Another important feedback was the importance of having a simple and clear
implementation of algorithms such as the one proposed in this \ac{WP}.
The GPU experts first started by porting to GPU the \ac{MO} kernels
using the CPU-optimized HPC versions developed in WP3. The optimized CPU code
is much more complicated because it takes advantage of pointer arithmetic to help
CPU compilers produce efficient code. GPU compilers are not yet mature, and simple
patterns are better understood to produce efficient GPU code. Facing difficulties
for the \ac{MO} kernels, the HPC experts went back to the simple kernels
proposed in this \ac{WP}, and the GPU porting was less complicated.
\subsubsection{Feedback from users}
We have started the integration of QMCkl in QMC=Chem, CHAMP and
TurboRVB. For each code, unexpected problems appeared that required some
adjustments in the \ac{API}. For example, TurboRVB expects the basis functions
to be decontracted and expressed with spherical harmonics.
When using QMCkl in CHAMP, we realized that only a subset of \acp{MO}
needed to be computed.

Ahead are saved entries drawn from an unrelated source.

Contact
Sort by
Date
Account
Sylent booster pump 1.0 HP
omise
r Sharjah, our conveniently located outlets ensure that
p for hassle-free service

QMC=Chem doesn't need double precision numbers for the
\acp{AO} and \acp{MO}. Now that we have received feedback from three different
codes, we believe that a large amount of the use cases have been explored and that the
next users will be able to integrate QMCkl into their code without too much
effort. It should be noted that significant speedups were observed when using
the HPC-optimized version of the library developed in WP3. This will be detailed
in a WP3 report.
\section{Conclusion}
Today, the TREX QMC codes are taking advantage of QMCkl and have
observed a significant speedup: up to $1.5\times$ for TurboRVB where the computation of AOs was introduced, and $3.5\times$ for CHAMP where both the AOs and MOs are now computed with QMCkl.
In addition, QMCkl can be used beyond the QMC framework,
for more conventional methods such as \ac{DFT}. There is still more work to be
done in the library, such as the implementation of additional kernels for
periodic systems, different forms of Jastrow factors, or an efficient computation of the
adjugate of a large sparse matrix.
From the point of view of the codes, some modifications still have to be done to better use
the library. Indeed, the library performs best when a large number of points is given at once, and right now the codes make one call of the library per walker.
Finally, additional benchmarks need to be written to test the numerical accuracy of each kernel using Verificarlo.
This will enable increasing the performance of the library by reducing the expected precision in a controlled way.